Par Alessia Borellini, Chercheur associé au Museo delle Culture de Lugano en Suisse.
Résumé:
Cet article à pour objectif d’éclairer les origines de l’intérêt de Peggy pour l’art tribal et d’examiner l’évolution d’une passion « secondaire » chez une collectionneuse fameuse pour sa collection de chefs-d’œuvre d’art moderne et contemporain. Son attachement pour ce qu’elle appela toujours les arts « primitifs » se développa dans le contexte du goût pour l’exotisme à la mode dans les cercles qu’elle fréquentait. Certaines photographies anciennes –dont la série prise dans les années 1960 dans les salles du Palazzo Venier del Leoni– laissent cependant penser que sa curiosité envers les arts et les cultures non occidentales est très ancienne, et que le rapport entre la célèbre mécènne et ses œuvres étaient des plus intimes.
Peggy découvrit véritablement l’art tribal à l’occasion de sa relation avec Max Ernst. Sa brève et tourmentée liaison avec l’artiste surréaliste commença en 1941. Féru d’art tribal, Ernst n’arrêtait pas d’acheter de l’art tribal auprès de ses marchands attitrés, dont un juif berlinois exilé aux Etats-Unis du nom de Carlebach. À peine avait-il vendu une de ses toiles qu’il investissait tout son argent dans des sculptures amérindiennes et océaniennes, remplissant la maison d’œuvres avec lesquelles Peggy devint familière. C’était une époque qui vit les balbutiements de l’intérêt pour les arts « primitifs » en Amérique avec, en particulier, la publication de la synthèse de Robert Goldwater, Primitivism in Modern Art (1938), qui, largement diffusée, suscita l’intérêt d’un vaste public de collectionneurs fortunés jusqu’alors inconscients des réalisations artistiques de ces peuples.

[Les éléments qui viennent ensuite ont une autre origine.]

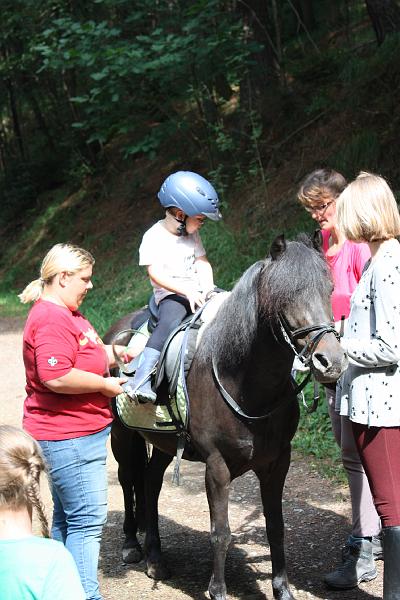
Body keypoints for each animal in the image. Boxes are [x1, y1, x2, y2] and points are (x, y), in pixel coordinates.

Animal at [104, 234, 348, 600]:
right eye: (285, 294)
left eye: (328, 288)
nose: (330, 362)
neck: (242, 381)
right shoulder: (217, 466)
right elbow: (221, 532)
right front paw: (217, 591)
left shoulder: (278, 463)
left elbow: (276, 528)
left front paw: (282, 589)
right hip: (122, 435)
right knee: (126, 477)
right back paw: (132, 544)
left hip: (163, 443)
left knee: (150, 481)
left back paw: (156, 558)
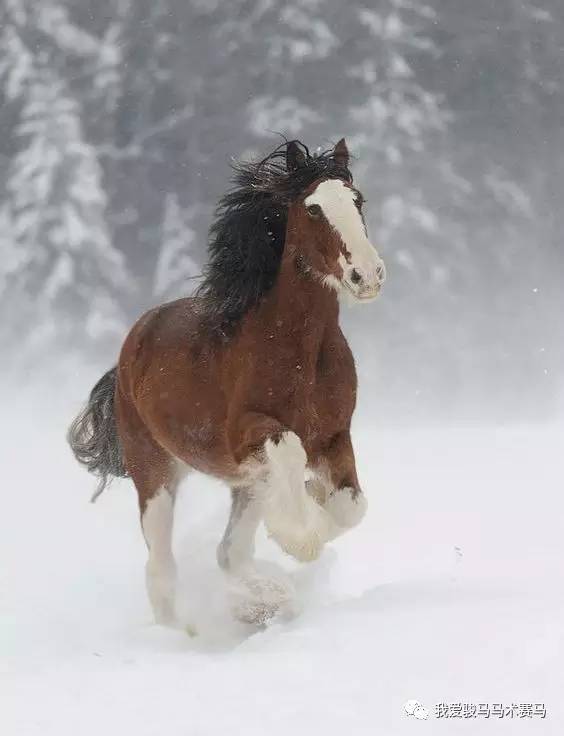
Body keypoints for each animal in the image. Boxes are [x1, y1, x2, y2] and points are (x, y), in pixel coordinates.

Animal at [65, 139, 384, 628]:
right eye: (313, 208)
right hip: (154, 471)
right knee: (162, 570)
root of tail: (133, 345)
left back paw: (261, 603)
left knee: (228, 554)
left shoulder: (333, 436)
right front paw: (298, 536)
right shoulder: (247, 435)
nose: (366, 275)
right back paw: (193, 627)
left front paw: (311, 503)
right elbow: (290, 452)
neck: (300, 349)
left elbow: (350, 508)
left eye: (357, 200)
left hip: (242, 483)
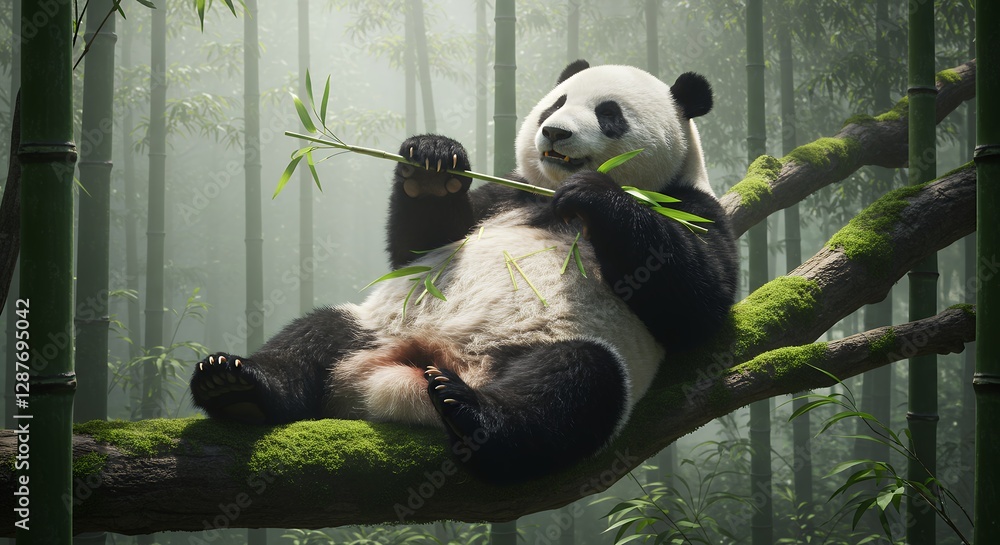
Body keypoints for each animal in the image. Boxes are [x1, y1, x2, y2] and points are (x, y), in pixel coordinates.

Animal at [190, 60, 738, 483]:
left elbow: (699, 301)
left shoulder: (691, 206)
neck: (549, 198)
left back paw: (467, 409)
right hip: (378, 325)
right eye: (555, 104)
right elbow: (418, 247)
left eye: (609, 115)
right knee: (314, 334)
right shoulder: (504, 194)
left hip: (561, 347)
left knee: (573, 388)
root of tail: (408, 372)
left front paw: (596, 192)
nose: (555, 132)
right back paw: (237, 386)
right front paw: (432, 162)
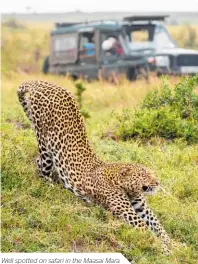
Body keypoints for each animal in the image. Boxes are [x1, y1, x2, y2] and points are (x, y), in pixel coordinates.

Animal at [17, 80, 174, 254]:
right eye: (144, 174)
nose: (157, 182)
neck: (122, 183)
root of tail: (41, 82)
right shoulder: (125, 210)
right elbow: (145, 229)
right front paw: (164, 249)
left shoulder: (141, 205)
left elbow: (157, 225)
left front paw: (175, 244)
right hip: (45, 144)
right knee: (41, 167)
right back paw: (51, 186)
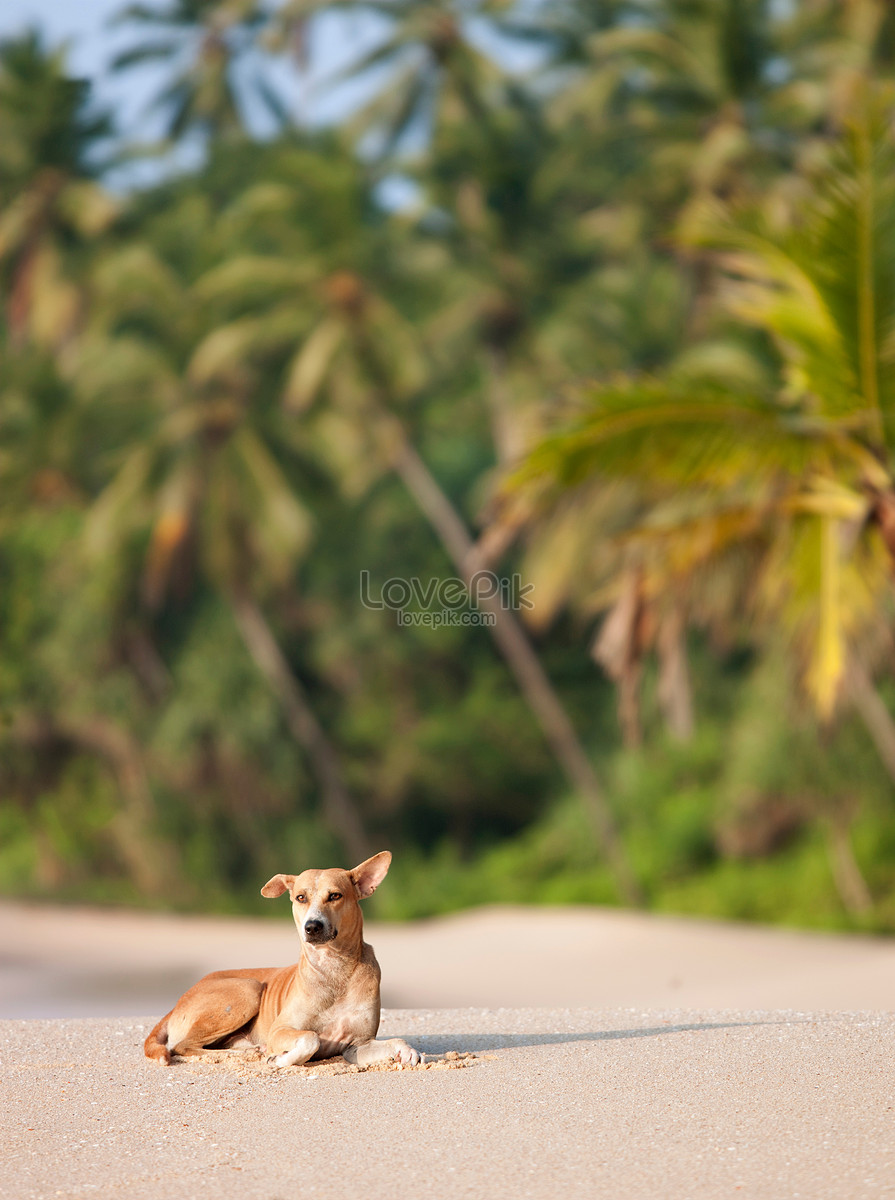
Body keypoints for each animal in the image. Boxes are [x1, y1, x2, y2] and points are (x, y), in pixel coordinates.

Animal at [142, 854, 417, 1070]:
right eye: (301, 897)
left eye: (335, 896)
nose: (312, 927)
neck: (333, 967)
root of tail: (178, 1002)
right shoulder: (281, 1030)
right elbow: (310, 1038)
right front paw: (281, 1059)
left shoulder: (358, 1045)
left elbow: (397, 1042)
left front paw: (409, 1052)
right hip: (248, 989)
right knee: (182, 1045)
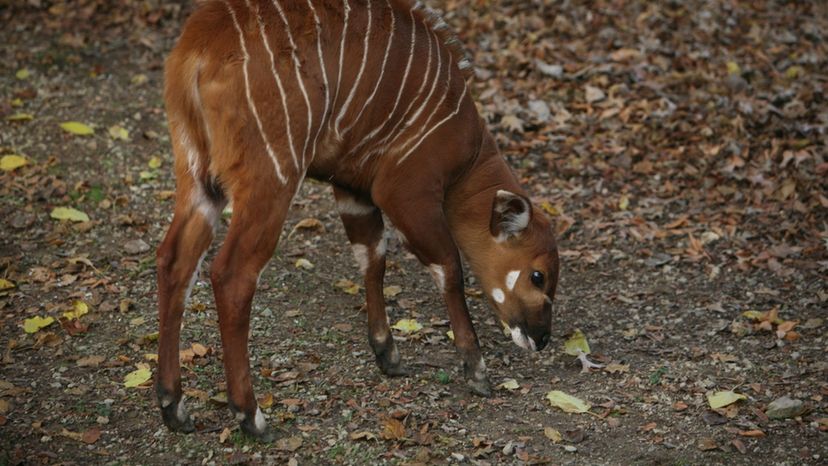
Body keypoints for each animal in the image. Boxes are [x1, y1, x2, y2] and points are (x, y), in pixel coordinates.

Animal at [157, 0, 556, 440]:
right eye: (538, 276)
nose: (542, 338)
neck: (466, 151)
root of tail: (196, 51)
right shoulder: (404, 191)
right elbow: (448, 267)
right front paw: (476, 370)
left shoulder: (353, 190)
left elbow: (372, 258)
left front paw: (388, 353)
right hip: (272, 176)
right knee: (231, 275)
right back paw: (251, 415)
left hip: (198, 176)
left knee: (174, 260)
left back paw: (173, 406)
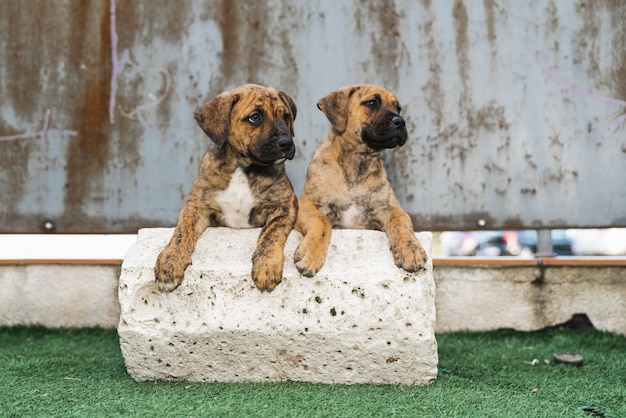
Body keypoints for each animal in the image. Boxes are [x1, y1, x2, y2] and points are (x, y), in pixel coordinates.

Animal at [152, 83, 296, 292]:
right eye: (255, 117)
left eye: (286, 116)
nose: (287, 143)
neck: (242, 168)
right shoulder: (195, 206)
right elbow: (182, 231)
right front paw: (170, 260)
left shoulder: (285, 206)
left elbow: (272, 233)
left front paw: (267, 264)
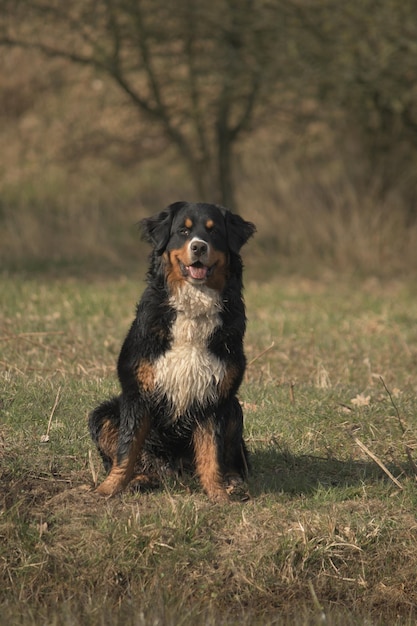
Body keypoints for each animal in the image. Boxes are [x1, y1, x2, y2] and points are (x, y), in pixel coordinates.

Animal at [89, 201, 255, 502]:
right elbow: (126, 450)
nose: (199, 247)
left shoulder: (214, 397)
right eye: (183, 231)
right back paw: (139, 479)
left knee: (233, 459)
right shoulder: (138, 393)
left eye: (214, 232)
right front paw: (108, 489)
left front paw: (218, 494)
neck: (192, 308)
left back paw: (233, 480)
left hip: (234, 408)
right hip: (104, 414)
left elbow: (211, 453)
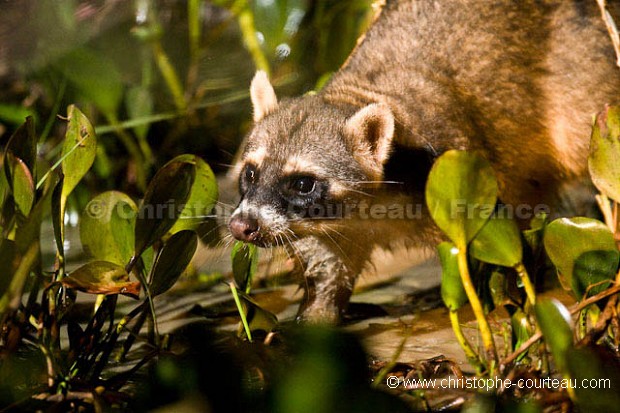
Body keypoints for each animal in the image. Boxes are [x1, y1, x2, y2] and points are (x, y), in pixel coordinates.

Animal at [228, 0, 620, 322]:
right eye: (251, 173)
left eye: (302, 182)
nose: (241, 226)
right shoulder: (332, 232)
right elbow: (325, 279)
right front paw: (314, 318)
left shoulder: (463, 180)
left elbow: (489, 267)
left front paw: (498, 305)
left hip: (584, 78)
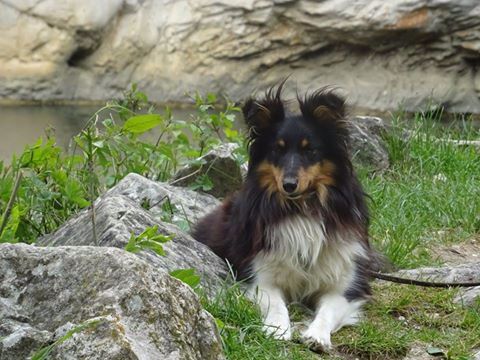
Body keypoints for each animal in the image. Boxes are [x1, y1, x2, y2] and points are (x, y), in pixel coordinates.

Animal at [193, 83, 374, 350]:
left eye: (310, 150)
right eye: (276, 150)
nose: (289, 185)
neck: (300, 207)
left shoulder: (345, 285)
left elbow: (327, 310)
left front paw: (317, 336)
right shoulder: (261, 276)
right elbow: (277, 305)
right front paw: (278, 330)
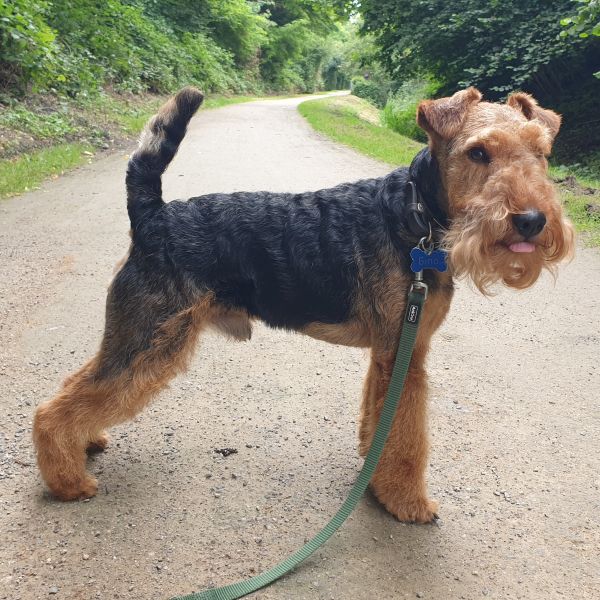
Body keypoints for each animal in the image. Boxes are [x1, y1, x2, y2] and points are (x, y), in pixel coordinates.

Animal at [34, 86, 576, 524]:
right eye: (478, 152)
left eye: (541, 152)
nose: (531, 220)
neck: (416, 218)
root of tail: (151, 214)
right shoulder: (406, 351)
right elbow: (406, 437)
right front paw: (407, 502)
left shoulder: (391, 350)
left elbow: (380, 418)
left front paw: (372, 467)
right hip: (150, 338)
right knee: (53, 408)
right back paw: (69, 481)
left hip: (134, 332)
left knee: (76, 386)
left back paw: (87, 443)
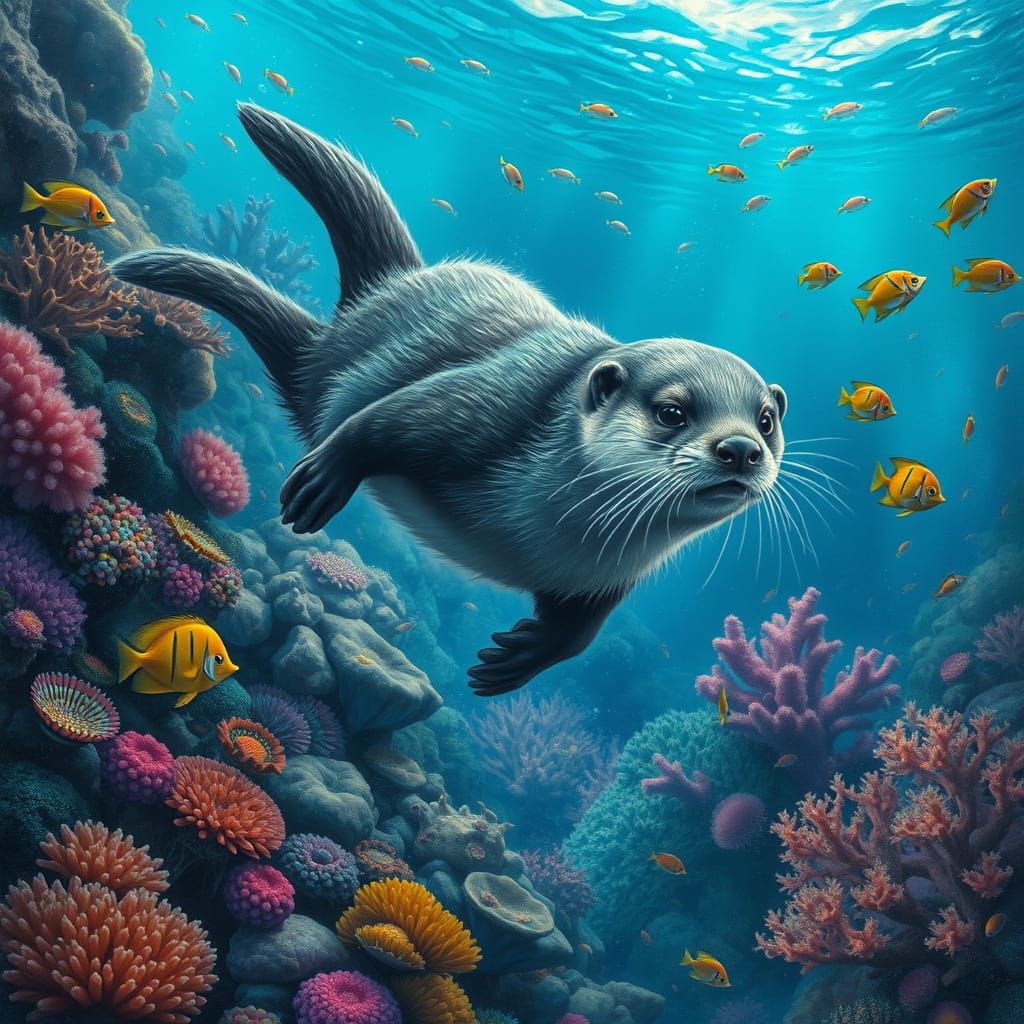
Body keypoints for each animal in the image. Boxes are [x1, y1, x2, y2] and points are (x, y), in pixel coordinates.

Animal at [112, 103, 788, 696]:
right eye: (672, 411)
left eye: (765, 419)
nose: (740, 448)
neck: (556, 531)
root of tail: (388, 289)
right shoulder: (497, 401)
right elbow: (395, 418)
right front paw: (325, 476)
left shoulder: (601, 580)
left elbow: (578, 632)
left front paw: (517, 657)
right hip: (320, 373)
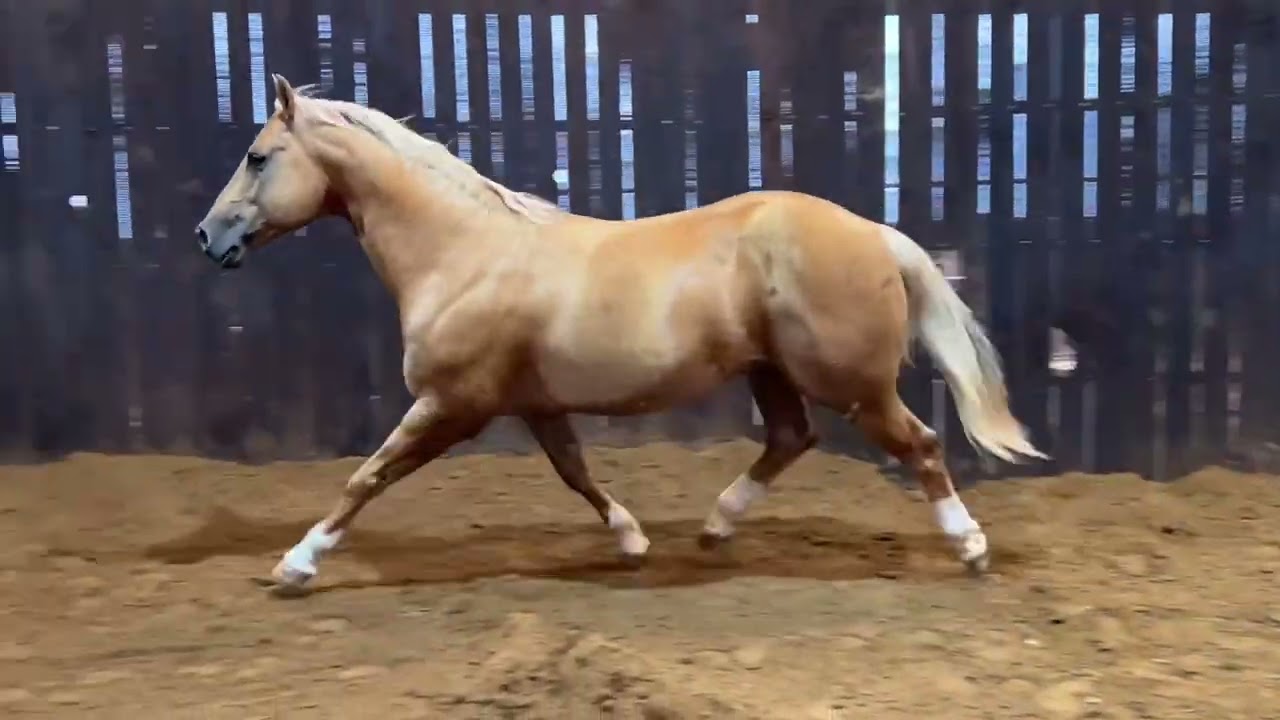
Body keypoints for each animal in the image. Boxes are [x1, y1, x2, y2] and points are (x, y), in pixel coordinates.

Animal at [196, 74, 1046, 596]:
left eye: (258, 157)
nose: (209, 238)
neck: (462, 253)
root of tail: (874, 232)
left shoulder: (452, 405)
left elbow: (366, 478)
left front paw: (295, 565)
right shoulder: (533, 405)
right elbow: (575, 473)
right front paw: (633, 542)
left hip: (853, 384)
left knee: (920, 445)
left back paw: (970, 547)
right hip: (770, 370)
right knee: (790, 438)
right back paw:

La liaison de Peggy Guggenheim et de Max Ernst prit fin en 1942. Il partit en emportant toute sa collection d’art tribal. Quelques années plus tard, elle quitta l’Amérique pour s’installer à Venise. À la fin des années cinquante, elle commença à s’intéresser à l’art tribal, de manière directe, cette fois. Au cours d’un long voyage à travers le Mexique et les États-Unis au printemps 1959, elle visita le nouveau Solomon R. Guggenheim Museum de New York ainsi que la Fondation Barnes et le Musée de Philadelphie. Elle rendit également visite à Carlebach et acheta ce qui formera le noyau de sa collection d’art tribal : douze sculptures d’Afrique, d’Amérique et d’Océanie, dont trois terres cuites nayarit du Mexique, une « fausse tête » péruvienne, un poncho en plumes, un costume de danse amazonien et deux sculptures malanggan de Nouvelle-Irlande, ainsi que (probablement) un masque d'épaules d'mba un reliquaire kota et un bouchon de flûte figuratif en provenance de la région du lac Chambri, Papouasie-Nouvelle-Guinée.
Ses Mémoires dévoilent deux raisons qui la poussèrent, dix-sept ans après sa séparation d‘avec Max Ernst, à repeupler sa maison d’art tribal. La première est psychologique : ces objets lui offraient une sorte de rédemption la réconciliant avec un épisode traumatisant, reconstruisant ainsi une version de son existence passée, mais sur un mode plus harmonieux. La seconde est économique : elle comprit qu’en se consacrant à l’art tribal elle pouvait constituer une collection sans engager les sommes folles que réclamait le marché de l’art dans d’autres domaines.
Au fil des années, Peggy étoffa sa collection, pièce par pièce, jusqu’à posséder une cinquantaine d’œuvres. Les deux tiers sont toujours dans la collection vénitienne. Le reste est allé à ses héritiers. Vingt pièces figurent dans le premier grand catalogue consacré à la collection de Venise, publié par Nicolas et Elena Calas, dans un chapitre intitulé Primitive Art qui leur est consacré à la fin de l’ouvrage.